• WHAT THE EXERCISE ASKS
Look through the entries below for the string "materiaaleja", and copy each line where it is found.

• EXERCISE MATERIALS
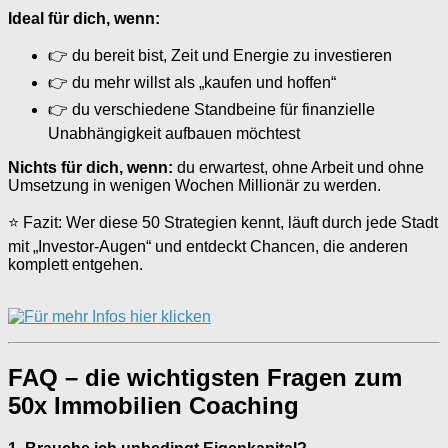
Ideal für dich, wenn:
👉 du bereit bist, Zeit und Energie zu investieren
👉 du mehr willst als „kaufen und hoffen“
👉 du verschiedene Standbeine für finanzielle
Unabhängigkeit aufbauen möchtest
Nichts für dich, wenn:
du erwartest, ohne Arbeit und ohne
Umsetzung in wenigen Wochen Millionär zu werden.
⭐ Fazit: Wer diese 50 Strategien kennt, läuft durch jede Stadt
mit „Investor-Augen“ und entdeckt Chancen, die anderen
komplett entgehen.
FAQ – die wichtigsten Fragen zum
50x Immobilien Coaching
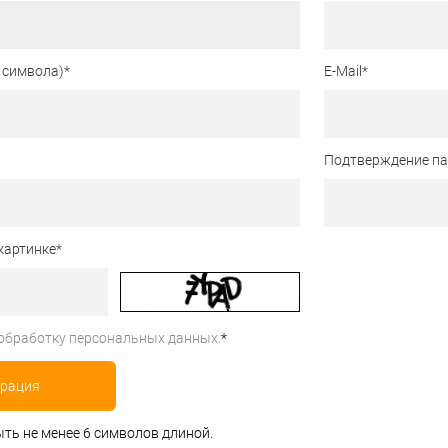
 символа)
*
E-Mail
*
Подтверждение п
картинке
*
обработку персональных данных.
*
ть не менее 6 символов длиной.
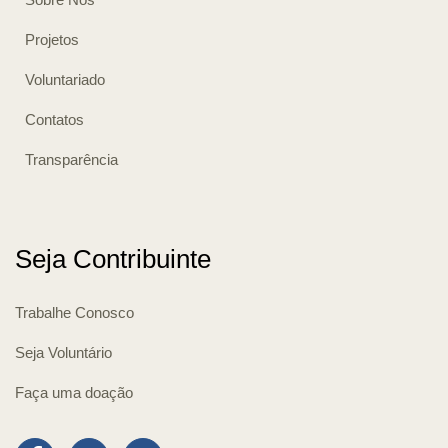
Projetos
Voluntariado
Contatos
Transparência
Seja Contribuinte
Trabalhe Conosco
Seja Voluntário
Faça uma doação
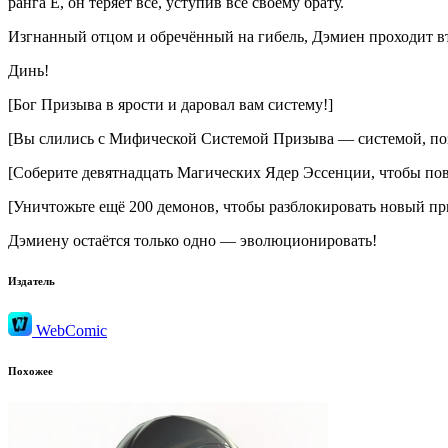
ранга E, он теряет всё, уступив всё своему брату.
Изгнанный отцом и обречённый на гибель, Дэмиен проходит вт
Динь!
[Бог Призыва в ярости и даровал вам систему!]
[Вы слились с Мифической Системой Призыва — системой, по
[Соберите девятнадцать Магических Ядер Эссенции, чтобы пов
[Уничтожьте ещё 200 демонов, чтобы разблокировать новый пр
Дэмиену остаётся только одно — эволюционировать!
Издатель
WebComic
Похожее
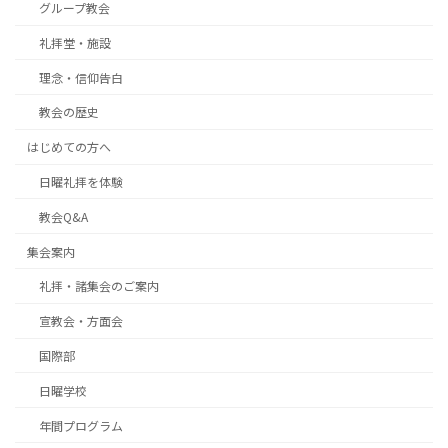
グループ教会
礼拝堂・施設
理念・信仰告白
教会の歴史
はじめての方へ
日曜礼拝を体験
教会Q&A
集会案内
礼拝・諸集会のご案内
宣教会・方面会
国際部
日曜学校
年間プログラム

---

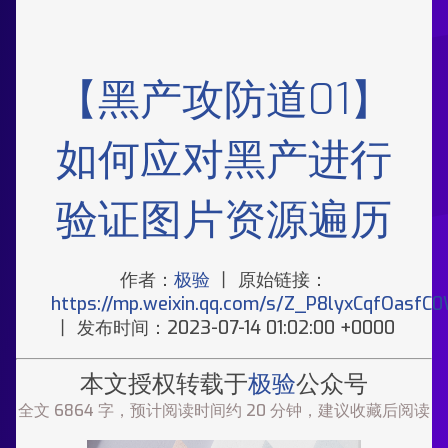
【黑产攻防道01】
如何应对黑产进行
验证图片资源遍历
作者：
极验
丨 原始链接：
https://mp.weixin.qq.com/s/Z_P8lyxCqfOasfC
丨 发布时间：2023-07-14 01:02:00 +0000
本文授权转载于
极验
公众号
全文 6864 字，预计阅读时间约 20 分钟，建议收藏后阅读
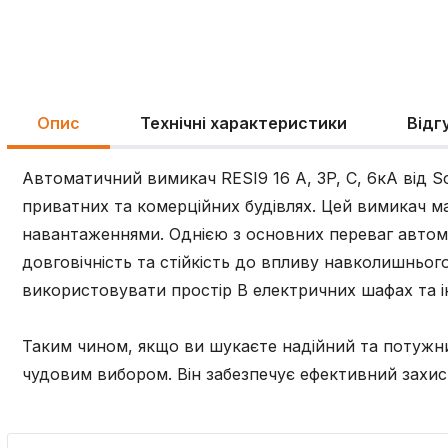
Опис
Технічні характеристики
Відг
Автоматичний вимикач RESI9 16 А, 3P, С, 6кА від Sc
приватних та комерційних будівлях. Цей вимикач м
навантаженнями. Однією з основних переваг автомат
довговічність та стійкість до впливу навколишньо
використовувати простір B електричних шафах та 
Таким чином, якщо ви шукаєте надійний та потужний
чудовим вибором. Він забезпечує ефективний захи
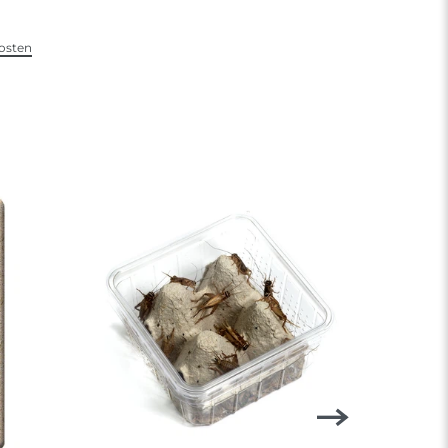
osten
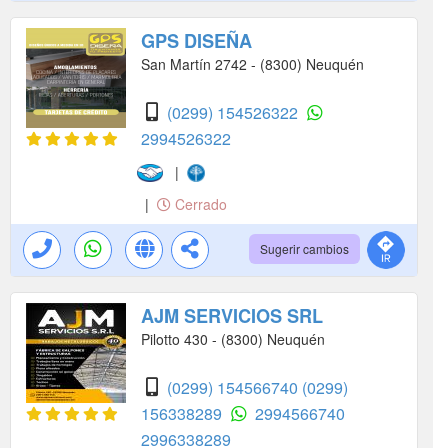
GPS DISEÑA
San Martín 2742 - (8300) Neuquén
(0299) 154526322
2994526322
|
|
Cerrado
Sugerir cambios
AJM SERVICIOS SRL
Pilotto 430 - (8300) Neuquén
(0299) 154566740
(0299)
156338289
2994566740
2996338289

---

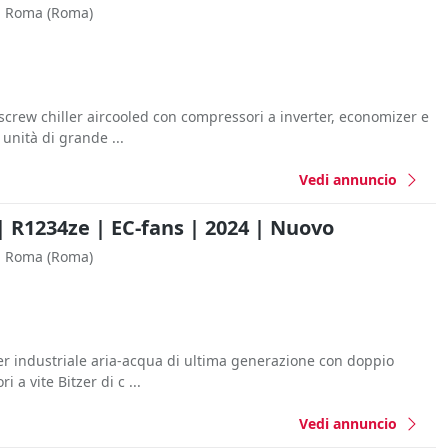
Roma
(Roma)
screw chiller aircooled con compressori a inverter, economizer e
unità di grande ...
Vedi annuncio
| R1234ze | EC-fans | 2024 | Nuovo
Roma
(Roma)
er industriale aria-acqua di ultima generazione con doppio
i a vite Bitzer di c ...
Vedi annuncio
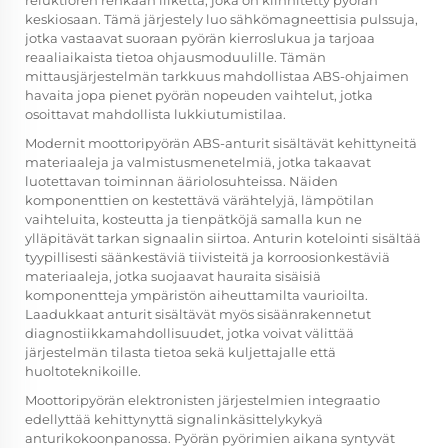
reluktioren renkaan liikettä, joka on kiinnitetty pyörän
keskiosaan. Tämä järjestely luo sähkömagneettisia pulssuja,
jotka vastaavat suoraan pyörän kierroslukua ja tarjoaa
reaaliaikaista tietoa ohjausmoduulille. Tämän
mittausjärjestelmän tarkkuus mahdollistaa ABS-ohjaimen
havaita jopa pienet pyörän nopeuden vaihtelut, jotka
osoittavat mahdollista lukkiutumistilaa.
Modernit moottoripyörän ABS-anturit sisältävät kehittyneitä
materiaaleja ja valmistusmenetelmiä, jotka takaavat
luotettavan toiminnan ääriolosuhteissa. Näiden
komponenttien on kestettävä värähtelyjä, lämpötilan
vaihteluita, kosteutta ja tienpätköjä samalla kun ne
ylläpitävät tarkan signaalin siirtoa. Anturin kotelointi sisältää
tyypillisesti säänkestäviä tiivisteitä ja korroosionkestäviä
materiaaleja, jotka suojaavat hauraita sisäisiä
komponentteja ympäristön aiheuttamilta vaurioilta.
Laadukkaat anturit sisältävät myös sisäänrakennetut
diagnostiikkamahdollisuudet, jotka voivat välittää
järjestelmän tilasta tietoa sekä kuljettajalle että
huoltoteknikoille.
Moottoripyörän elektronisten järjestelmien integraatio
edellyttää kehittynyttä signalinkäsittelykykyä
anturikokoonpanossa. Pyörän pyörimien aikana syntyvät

• ANSWER FOR THE TASK
materiaaleja ja valmistusmenetelmiä, jotka takaavat
materiaaleja, jotka suojaavat hauraita sisäisiä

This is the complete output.